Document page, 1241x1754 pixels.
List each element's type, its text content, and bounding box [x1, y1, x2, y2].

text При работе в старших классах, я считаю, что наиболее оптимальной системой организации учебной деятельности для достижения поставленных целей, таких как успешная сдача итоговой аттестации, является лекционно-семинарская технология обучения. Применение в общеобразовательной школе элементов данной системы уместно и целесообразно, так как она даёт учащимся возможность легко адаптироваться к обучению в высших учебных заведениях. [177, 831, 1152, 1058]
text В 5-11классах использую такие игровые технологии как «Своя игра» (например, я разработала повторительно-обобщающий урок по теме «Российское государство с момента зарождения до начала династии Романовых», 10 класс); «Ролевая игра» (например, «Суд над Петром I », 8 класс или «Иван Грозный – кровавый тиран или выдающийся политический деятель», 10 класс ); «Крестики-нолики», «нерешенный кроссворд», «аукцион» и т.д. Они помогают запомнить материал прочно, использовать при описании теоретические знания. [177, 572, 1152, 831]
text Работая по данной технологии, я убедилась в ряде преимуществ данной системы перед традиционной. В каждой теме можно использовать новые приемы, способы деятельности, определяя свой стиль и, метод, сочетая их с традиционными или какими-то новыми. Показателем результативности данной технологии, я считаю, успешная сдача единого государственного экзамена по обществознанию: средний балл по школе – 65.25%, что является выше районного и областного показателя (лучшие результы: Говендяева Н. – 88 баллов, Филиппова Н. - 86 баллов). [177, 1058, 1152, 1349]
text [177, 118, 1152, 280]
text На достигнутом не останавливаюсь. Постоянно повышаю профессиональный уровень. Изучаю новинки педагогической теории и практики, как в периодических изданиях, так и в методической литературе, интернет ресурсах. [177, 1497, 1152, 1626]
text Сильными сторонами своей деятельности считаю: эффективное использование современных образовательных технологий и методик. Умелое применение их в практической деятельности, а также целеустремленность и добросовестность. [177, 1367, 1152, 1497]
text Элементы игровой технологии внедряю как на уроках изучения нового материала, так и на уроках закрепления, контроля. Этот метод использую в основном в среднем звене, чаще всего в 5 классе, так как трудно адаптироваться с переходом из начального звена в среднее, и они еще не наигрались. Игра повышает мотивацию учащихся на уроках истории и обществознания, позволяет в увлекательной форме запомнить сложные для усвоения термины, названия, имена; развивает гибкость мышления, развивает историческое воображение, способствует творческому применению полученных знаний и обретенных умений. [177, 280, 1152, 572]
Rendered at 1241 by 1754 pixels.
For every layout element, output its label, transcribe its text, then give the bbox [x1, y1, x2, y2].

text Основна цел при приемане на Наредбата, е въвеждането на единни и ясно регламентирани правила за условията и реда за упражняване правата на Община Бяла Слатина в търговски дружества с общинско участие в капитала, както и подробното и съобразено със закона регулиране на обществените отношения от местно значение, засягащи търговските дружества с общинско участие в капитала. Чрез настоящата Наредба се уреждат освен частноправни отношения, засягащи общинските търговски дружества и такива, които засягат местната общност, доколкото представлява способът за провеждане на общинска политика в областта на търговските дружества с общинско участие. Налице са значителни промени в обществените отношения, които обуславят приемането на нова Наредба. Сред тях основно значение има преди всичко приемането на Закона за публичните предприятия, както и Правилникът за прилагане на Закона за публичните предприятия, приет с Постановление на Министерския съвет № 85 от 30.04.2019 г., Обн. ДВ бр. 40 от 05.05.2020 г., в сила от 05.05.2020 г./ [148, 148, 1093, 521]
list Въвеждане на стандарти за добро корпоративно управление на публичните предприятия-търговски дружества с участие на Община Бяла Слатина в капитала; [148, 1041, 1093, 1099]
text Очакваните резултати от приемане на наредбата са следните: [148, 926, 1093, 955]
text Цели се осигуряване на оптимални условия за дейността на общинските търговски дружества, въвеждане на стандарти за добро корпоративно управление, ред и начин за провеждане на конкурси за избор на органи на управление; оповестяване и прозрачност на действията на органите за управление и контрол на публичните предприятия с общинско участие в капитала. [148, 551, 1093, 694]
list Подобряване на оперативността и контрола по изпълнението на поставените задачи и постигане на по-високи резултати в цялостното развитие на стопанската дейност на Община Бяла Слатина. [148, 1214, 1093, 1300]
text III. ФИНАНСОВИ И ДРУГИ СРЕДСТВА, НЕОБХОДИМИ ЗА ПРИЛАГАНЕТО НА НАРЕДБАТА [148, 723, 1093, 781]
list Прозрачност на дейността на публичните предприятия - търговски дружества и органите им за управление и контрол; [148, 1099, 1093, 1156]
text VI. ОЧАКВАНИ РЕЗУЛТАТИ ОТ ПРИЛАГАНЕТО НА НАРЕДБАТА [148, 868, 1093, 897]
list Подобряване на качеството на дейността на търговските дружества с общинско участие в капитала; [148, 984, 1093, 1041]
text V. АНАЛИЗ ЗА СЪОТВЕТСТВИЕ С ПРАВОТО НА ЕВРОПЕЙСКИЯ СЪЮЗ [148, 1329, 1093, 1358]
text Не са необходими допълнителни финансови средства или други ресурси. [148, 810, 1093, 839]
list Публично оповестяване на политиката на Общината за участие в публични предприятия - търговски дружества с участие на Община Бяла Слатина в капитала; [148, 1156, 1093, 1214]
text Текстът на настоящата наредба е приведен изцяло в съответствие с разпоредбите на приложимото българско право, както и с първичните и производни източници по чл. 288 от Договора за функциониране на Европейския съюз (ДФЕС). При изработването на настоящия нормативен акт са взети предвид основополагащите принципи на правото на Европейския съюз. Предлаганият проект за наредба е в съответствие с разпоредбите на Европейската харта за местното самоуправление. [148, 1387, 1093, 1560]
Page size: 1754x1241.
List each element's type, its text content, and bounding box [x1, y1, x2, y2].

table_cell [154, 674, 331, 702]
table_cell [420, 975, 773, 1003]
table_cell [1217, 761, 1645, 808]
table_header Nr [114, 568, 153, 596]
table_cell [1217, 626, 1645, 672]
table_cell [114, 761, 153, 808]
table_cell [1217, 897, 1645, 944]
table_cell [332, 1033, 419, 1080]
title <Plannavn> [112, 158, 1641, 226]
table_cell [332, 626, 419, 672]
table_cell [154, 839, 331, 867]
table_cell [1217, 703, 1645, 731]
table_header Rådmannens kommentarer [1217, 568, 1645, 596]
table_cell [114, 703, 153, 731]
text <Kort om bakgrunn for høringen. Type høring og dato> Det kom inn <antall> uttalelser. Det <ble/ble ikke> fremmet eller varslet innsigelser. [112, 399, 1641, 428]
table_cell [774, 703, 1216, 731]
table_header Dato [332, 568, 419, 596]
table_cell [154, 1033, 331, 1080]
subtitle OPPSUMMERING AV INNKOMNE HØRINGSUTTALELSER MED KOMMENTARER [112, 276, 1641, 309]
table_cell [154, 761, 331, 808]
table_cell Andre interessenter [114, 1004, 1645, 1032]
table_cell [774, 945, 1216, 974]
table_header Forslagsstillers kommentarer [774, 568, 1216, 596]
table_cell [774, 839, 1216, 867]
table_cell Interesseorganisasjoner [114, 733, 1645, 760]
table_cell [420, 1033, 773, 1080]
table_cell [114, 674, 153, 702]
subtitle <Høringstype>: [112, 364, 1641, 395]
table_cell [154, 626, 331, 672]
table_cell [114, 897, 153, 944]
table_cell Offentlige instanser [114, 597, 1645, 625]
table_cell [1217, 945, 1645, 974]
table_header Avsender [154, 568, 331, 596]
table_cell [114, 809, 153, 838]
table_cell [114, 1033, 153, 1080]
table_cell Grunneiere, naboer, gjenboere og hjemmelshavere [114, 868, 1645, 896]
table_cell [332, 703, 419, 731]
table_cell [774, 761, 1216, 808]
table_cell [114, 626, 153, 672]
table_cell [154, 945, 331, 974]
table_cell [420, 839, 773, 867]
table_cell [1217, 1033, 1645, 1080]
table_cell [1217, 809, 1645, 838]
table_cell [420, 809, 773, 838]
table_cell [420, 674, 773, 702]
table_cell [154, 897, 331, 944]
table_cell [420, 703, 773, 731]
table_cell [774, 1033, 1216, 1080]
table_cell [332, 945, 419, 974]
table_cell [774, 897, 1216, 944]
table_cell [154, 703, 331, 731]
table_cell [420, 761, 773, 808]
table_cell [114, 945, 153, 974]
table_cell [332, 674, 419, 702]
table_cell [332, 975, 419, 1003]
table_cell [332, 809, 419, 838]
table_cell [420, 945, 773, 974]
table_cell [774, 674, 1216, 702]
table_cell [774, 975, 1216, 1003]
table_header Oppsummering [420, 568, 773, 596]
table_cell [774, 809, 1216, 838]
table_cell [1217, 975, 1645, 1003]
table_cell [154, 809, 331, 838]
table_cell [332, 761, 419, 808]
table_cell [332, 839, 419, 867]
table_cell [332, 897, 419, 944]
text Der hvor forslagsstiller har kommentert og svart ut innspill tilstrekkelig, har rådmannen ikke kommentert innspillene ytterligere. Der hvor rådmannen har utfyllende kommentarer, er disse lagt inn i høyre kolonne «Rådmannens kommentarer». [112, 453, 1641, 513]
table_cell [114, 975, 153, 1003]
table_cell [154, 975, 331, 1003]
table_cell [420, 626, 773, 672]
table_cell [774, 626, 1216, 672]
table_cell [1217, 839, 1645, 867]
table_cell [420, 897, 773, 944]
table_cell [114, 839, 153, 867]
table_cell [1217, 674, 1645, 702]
=====
What is being asked ▸
Report each line in the data above that holds the word "деятельности" by copying it.

Finished task ▸
text При работе в старших классах, я считаю, что наиболее оптимальной системой организации учебной деятельности для достижения поставленных целей, таких как успешная сдача итоговой аттестации, является лекционно-семинарская технология обучения. Применение в общеобразовательной школе элементов данной системы уместно и целесообразно, так как она даёт учащимся возможность легко адаптироваться к обучению в высших учебных заведениях. [177, 831, 1152, 1058]
text Работая по данной технологии, я убедилась в ряде преимуществ данной системы перед традиционной. В каждой теме можно использовать новые приемы, способы деятельности, определяя свой стиль и, метод, сочетая их с традиционными или какими-то новыми. Показателем результативности данной технологии, я считаю, успешная сдача единого государственного экзамена по обществознанию: средний балл по школе – 65.25%, что является выше районного и областного показателя (лучшие результы: Говендяева Н. – 88 баллов, Филиппова Н. - 86 баллов). [177, 1058, 1152, 1349]
text Сильными сторонами своей деятельности считаю: эффективное использование современных образовательных технологий и методик. Умелое применение их в практической деятельности, а также целеустремленность и добросовестность. [177, 1367, 1152, 1497]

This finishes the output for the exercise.